Les écuries Kasselmann à Hagen près du Forêt de Teutoburg étaient un exemple typique de cette affirmation en 2005 : "Nous faisons le championnat d'Europe du dressage" a communiqué Ullrich Kasselmann, le maître de maison, à son personnel et à ses partenaires. Ceux-ci étaient tout à fait étonnés, car l'information a été annoncée environ quinze jours avant la date du championnat d'Europe.
Moscou comme lieu de la manifestation s'est retiré en dernière minute en tant qu'organisateur du championnat d'Europe. Auparavant, il y avaient des désaccords avec la fédération mondiale de l'équitation FEI. Un petit village près d'Osnabrück a remplacé la capitale russe. Et loin de nous, à Moscou, on a peut-être prévu un échec, à Lausanne - le siège de la fédération mondiale - cependant, on devrait être nerveux au mieux.
Les observateurs à l'extérieur pensent encoure aujourd'hui que cela ce qui s'est passé dans le district d'Osnabrück, c'était un petit miracle. Sous peu, la chaîne de télévision ZDF a expliqué de ne pas vouloir cacher cette histoire à ses spectateurs et pouvait enregistrer par ailleurs un taux d'audience élevé. Le village de Hagen a.T.W., la ville d'Osnabrück et le district ont promis de l'aide, chaque minute des partenaires indispensables de Monsieur Kasselmann, comme constructeurs de tribunes, loueurs de tentes, constructeurs de boxes, artisans, hôtels et experts en compétitions étaient mis en marche. C'étaient les détails et le réseau Kasselmann fonctionnant parfaitement qui distinguaient le petit village de Hagen a.T.W. à l'égard de la grande ville de Moscou.

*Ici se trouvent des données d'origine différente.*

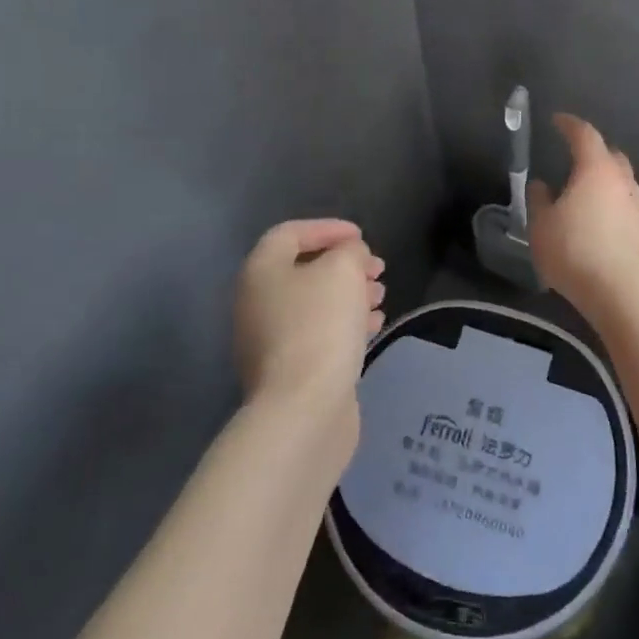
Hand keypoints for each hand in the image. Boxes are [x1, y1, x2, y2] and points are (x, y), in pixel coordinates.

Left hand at [234, 220, 385, 420]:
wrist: (304, 409)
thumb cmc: (320, 326)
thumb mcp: (342, 271)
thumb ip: (349, 252)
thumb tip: (349, 255)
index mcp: (261, 271)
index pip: (290, 233)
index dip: (327, 228)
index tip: (361, 237)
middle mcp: (257, 302)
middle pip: (303, 270)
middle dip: (344, 265)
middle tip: (377, 269)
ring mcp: (270, 340)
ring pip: (314, 304)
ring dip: (350, 294)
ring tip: (381, 296)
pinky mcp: (289, 371)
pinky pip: (319, 334)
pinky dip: (346, 324)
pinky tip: (374, 326)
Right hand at [528, 113, 638, 312]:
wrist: (621, 292)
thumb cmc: (574, 251)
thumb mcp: (541, 225)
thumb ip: (539, 200)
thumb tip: (541, 185)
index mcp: (595, 170)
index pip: (584, 134)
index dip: (569, 124)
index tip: (557, 120)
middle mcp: (622, 180)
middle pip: (611, 155)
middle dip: (593, 151)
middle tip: (573, 157)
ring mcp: (638, 205)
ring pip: (621, 181)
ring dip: (604, 181)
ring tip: (584, 194)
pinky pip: (626, 205)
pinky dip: (612, 204)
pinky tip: (599, 221)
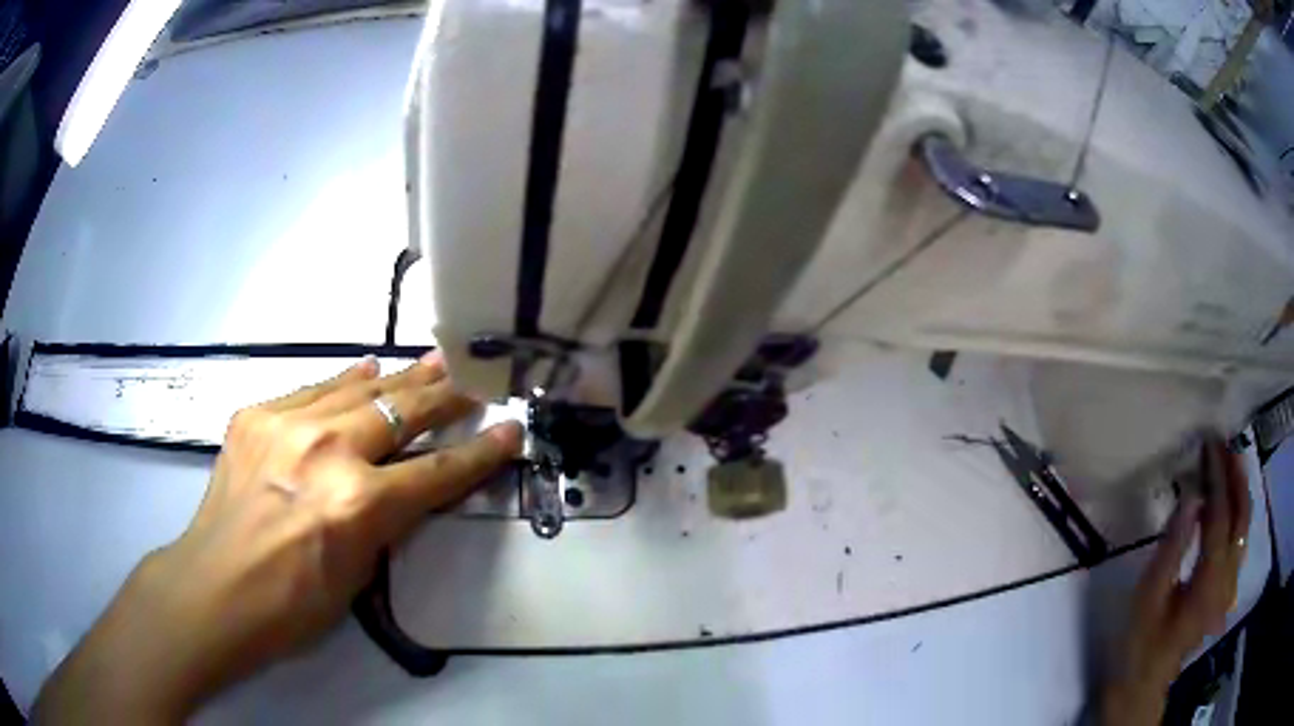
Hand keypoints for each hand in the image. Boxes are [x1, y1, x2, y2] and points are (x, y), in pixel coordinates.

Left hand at [33, 353, 521, 722]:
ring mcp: (287, 424)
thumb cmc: (290, 605)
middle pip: (402, 412)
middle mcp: (328, 450)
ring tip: (433, 360)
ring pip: (359, 388)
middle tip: (474, 379)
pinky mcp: (256, 414)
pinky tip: (364, 369)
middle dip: (445, 397)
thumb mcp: (356, 575)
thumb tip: (403, 485)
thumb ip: (383, 523)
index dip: (480, 452)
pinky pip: (312, 389)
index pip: (437, 471)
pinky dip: (344, 380)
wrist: (214, 588)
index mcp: (359, 505)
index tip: (510, 429)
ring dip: (401, 378)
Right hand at [1101, 437, 1251, 725]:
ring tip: (1229, 462)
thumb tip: (1190, 497)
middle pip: (1242, 518)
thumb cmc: (1140, 642)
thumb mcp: (1147, 598)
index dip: (1217, 479)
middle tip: (1224, 445)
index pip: (1220, 519)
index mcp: (1208, 586)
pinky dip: (1238, 513)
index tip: (1209, 446)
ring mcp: (1229, 586)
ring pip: (1245, 527)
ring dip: (1240, 491)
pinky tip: (1228, 501)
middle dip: (1237, 477)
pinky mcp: (1226, 589)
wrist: (1144, 683)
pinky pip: (1240, 540)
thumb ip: (1171, 547)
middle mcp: (1227, 582)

L'équipe ne s'était occupée pas seulement de l'essentiel sportif, mais également du cadre qui donne à la manifestation un je ne sais quoi - depuis la grande ouverture devant la marie de la ville d'Osnabrück en passant par la réception de journalistes d'environ 18 nations jusqu'à la Kiss-and-Cry-Corner pour les cavaliers.
L'écho des cavaliers donnait raison au tandem Kasselmann et Schockemöhle, ainsi que l'approbation des spectateurs. L'impertinence avec laquelle les deux Bas-Saxons ont relevé ce défi a rapporté beaucoup de respect aux deux.